By Senior Airman Stuart Bright
2nd Bomb Wing Public Affairs
Herschel Walker, former NFL running back, signs an autograph for Dreshawn Murray, 2nd Bomb Wing public affairs specialist, at Barksdale Air Force Base, La., Oct. 15, 2018. Airmen brought footballs and other memorabilia for Walkerto sign. (U.S. Air Force photo by Senior Airman Stuart Bright)
Herschel Walker, former NFL running back, signs a football at Barksdale Air Force Base, La., Oct. 15, 2018. Airmen brought footballs and other memorabilia for Walker to sign. (U.S. Air Force photo by Senior Airman Stuart Bright)
Herschel Walker, former NFL running back, speaks to the Airmen about his battle with dissociative identity disorder at Barksdale Air Force Base, La., Oct. 15, 2018. Apart from talking about his experiences with mental health, Walker talked about his football career with the Airmen. (U.S. Air Force photo by Senior Airman Stuart Bright)
His presence could be felt as soon as he stepped into the conference room in the 2nd Medical Group. His smile was ear to ear as he greeted everyone, being sure to shake their hands.
As he signed autographs and posed for photographs, Herschel Walker began football talk. The former running back from the University of Georgia and NFL gave his insight about the past weekend’s games and what he thinks of the season to come.

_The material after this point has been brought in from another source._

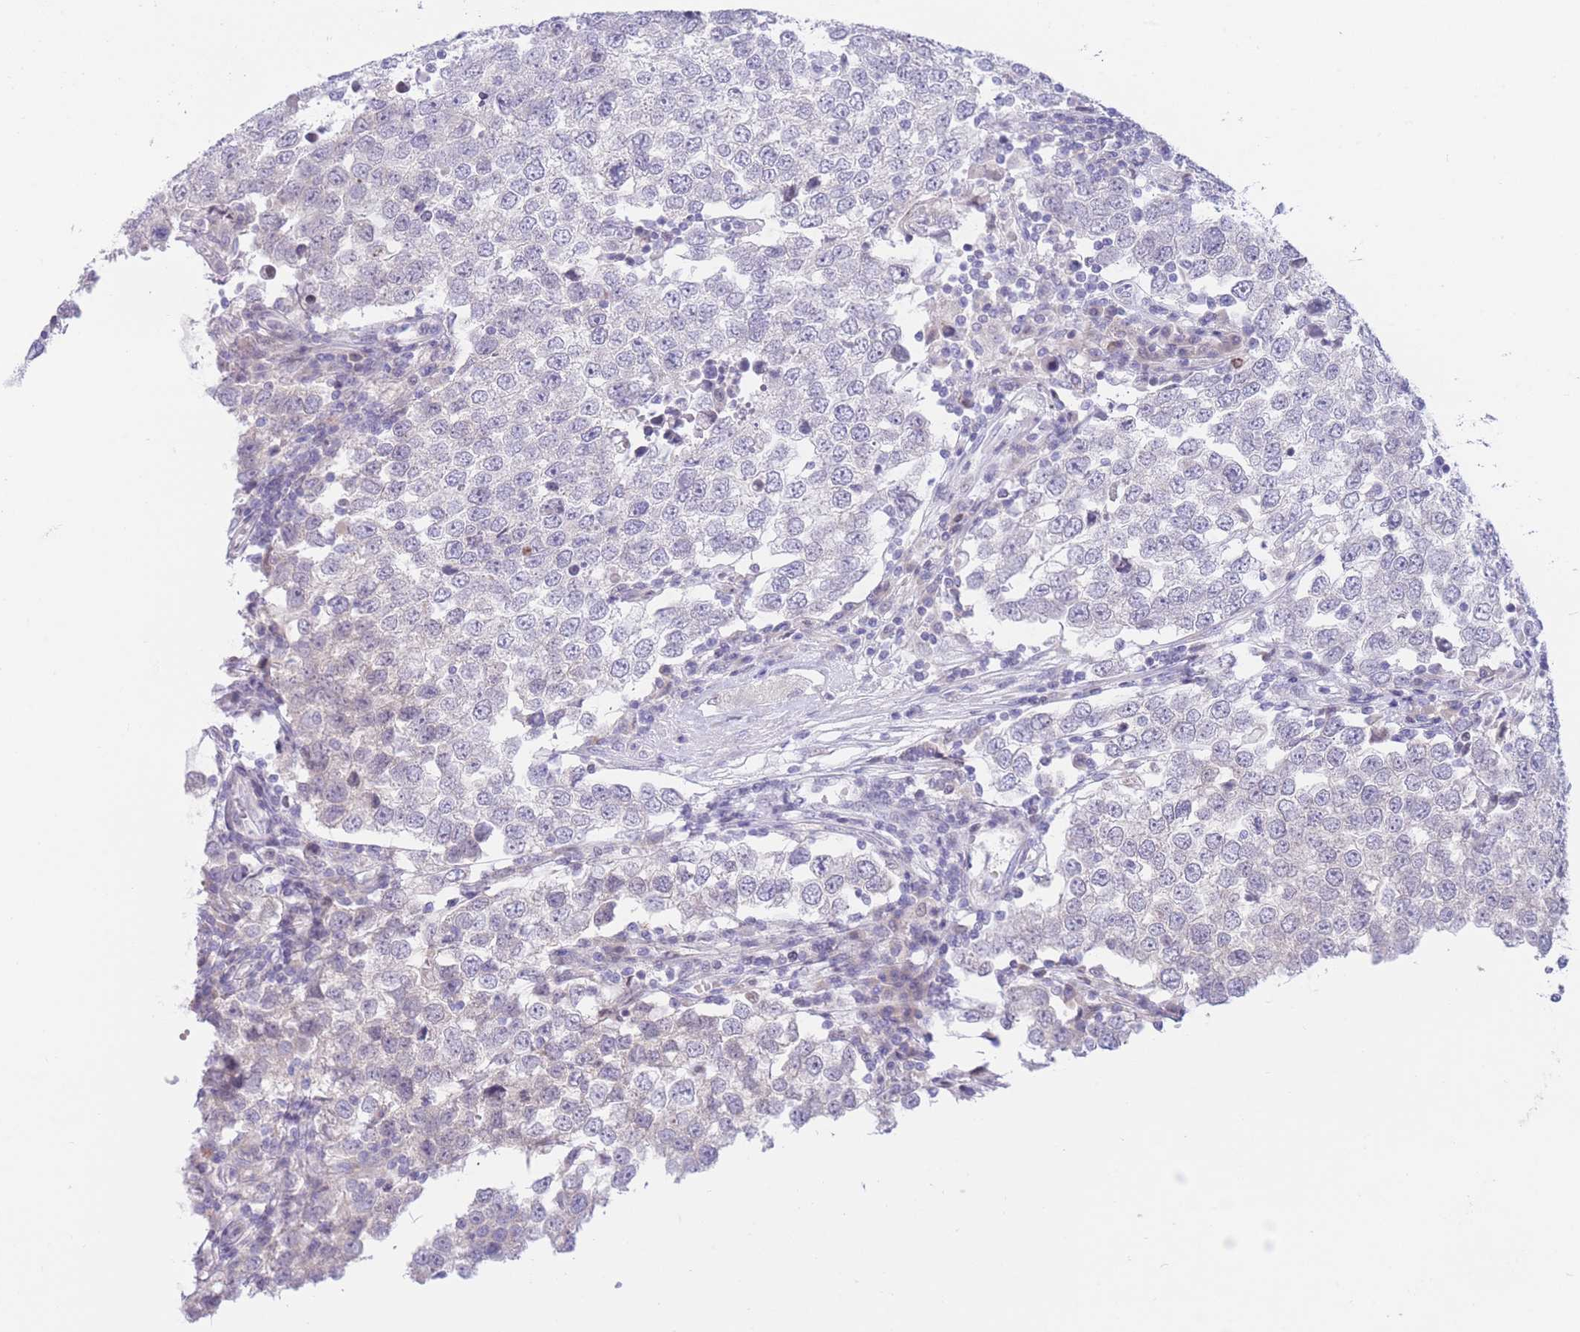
{"staining": {"intensity": "negative", "quantity": "none", "location": "none"}, "tissue": "testis cancer", "cell_type": "Tumor cells", "image_type": "cancer", "snomed": [{"axis": "morphology", "description": "Seminoma, NOS"}, {"axis": "morphology", "description": "Carcinoma, Embryonal, NOS"}, {"axis": "topography", "description": "Testis"}], "caption": "The micrograph exhibits no staining of tumor cells in testis seminoma.", "gene": "RPL39L", "patient": {"sex": "male", "age": 28}}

However, Walker did not visit Barksdale to talk about football with Airmen. He came to spread awareness about the importance of mental health and to not be ashamed to ask for help.

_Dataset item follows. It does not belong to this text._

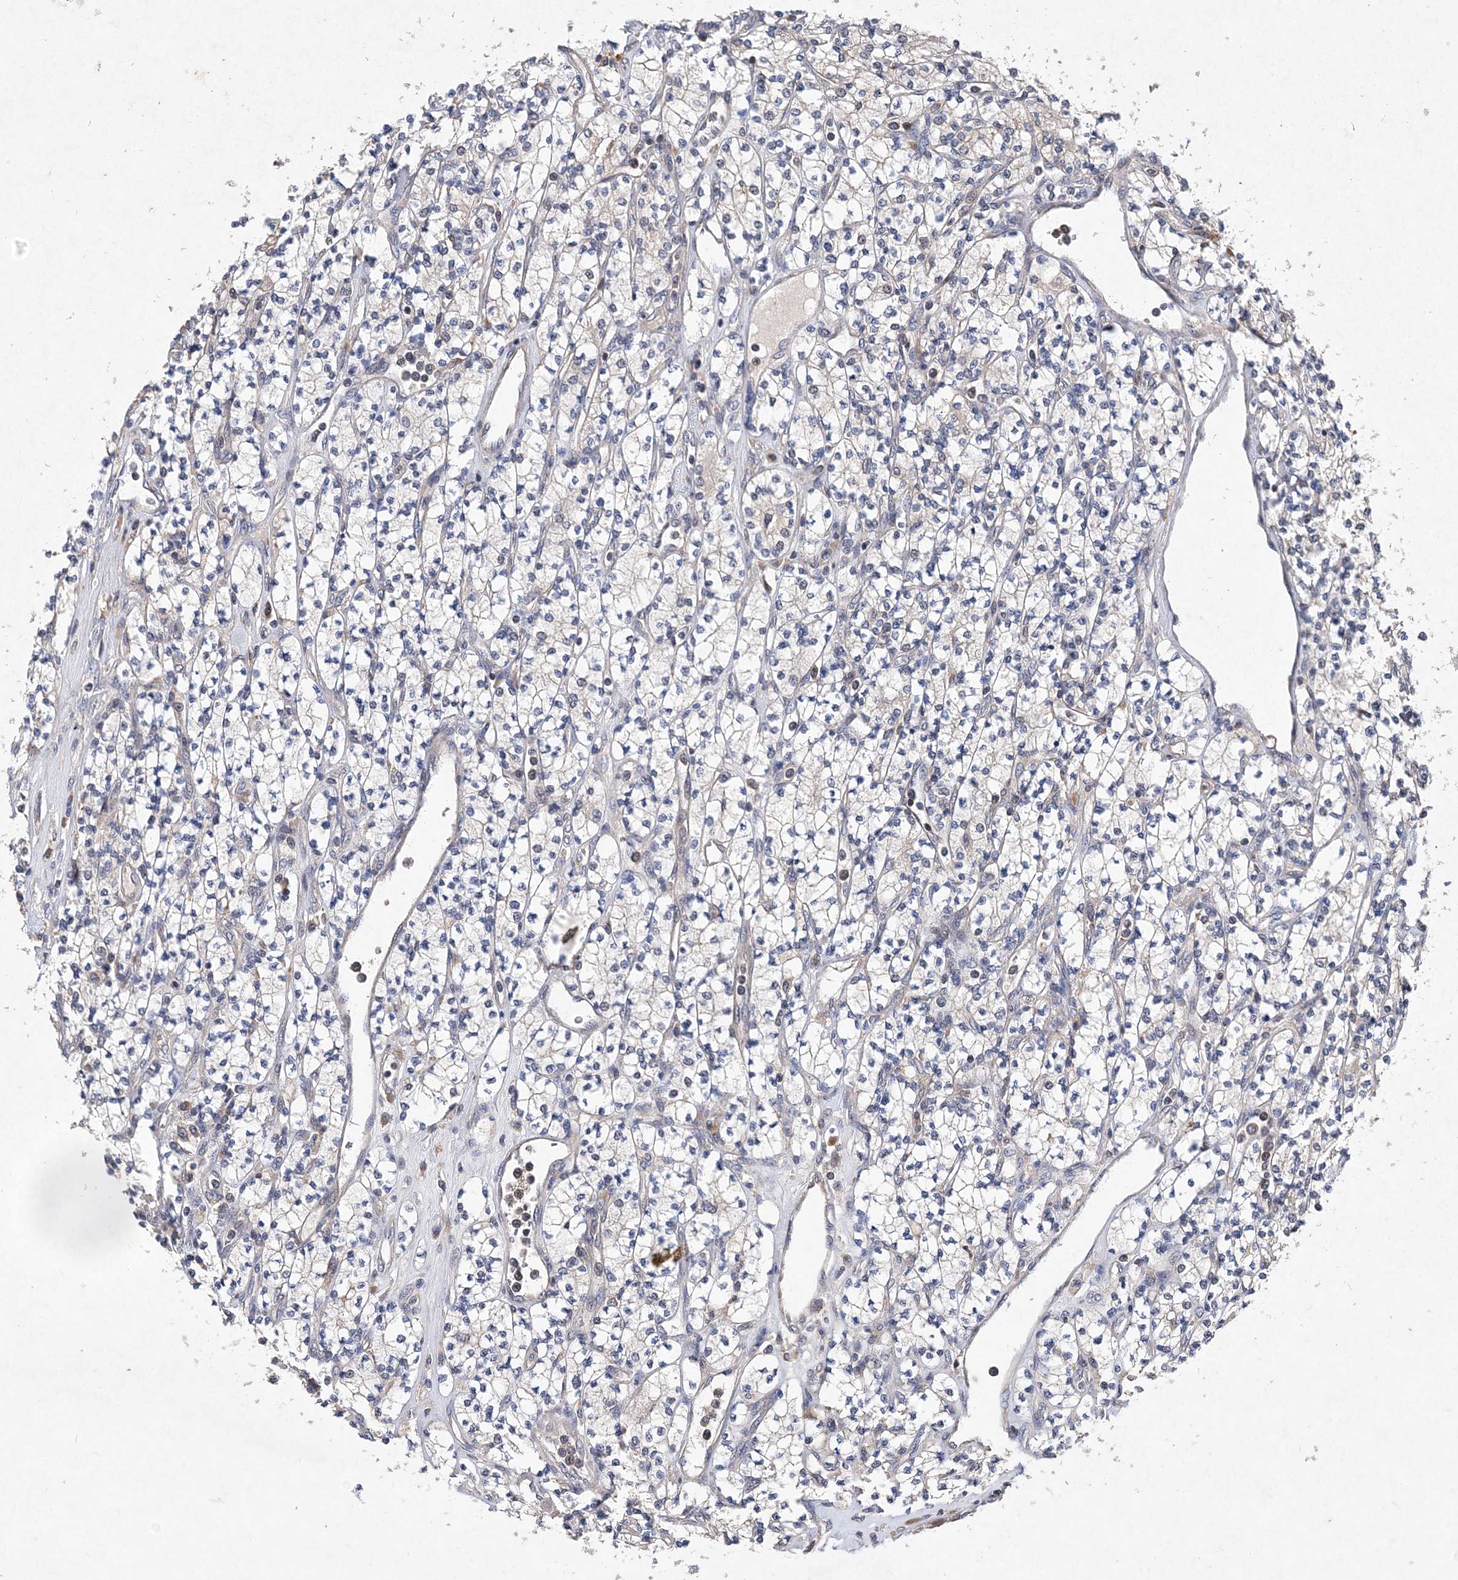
{"staining": {"intensity": "negative", "quantity": "none", "location": "none"}, "tissue": "renal cancer", "cell_type": "Tumor cells", "image_type": "cancer", "snomed": [{"axis": "morphology", "description": "Adenocarcinoma, NOS"}, {"axis": "topography", "description": "Kidney"}], "caption": "High magnification brightfield microscopy of renal adenocarcinoma stained with DAB (brown) and counterstained with hematoxylin (blue): tumor cells show no significant staining.", "gene": "PROSER1", "patient": {"sex": "male", "age": 77}}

“I’ve traveled to so many different bases all over the world talking about trying to remove that stigma of mental health,” the former Heisman Trophy winner said. “It’s sad that people think of mental health as bad.”
Before telling his story, Walker expressed his gratitude for U.S. service members. Back in high school, he almost decided to walk away from football and join the military. Placing his future in a coin flip, he ended up signing with the University of Georgia instead.
“Going to a base I just want to thank everyone for what they do,” Walker said. “We owe so much to the men and women in the service. There is no such thing as winning or losing to them. If they lose they die.”
From his childhood, to his football days and after, Walker suffered internally. While he was performing on the field, outside of the game he would act unusual. Walker’s emotions caused him to become angered and think about violence.
“When I was small I was bullied,” Walker said. “I didn’t like myself. I soon said ‘enough is enough’ and created this invincible person who could do these incredible things, athletically and academically.”
Walker said at times he had trouble dealing with his emotions and it effected his life at home with family and was eventually convinced by his ex-wife to seek help. After a meeting with a pastor, he was recommended to seek professional assistance in addition to prayer. He was soon diagnosed with dissociative identity disorder, which includes symptoms such as having the presence of one or more personalities that have their own unique characteristics and began treatment.
“People think just because you go to a hospital you’re weak,” Walker said. “Being in the military or a police officer you have to be these tough men or women. I’m just as tough as I’ve always been, maybe even tougher. Knowing your weakness will make you stronger.”
Now, Walker wants to spread his message to service members in the U.S. military, traveling to different installations around the DOD telling his story.
“There is no shame in asking for help, I did it,” Walker said. “If I can do it, you can do it. But it’s not going to be easy, but life isn’t easy.”
Airmen waited in line to get an autograph from the former running back before and after he spoke about his career and message on mental health.
“It’s absolutely incredible to have someone like Herschel,” said Senior Airman Steven Arthur, 2nd MDG medical laboratory technician. “Just to now have a leader out there that’s really pushing it forward is amazing.”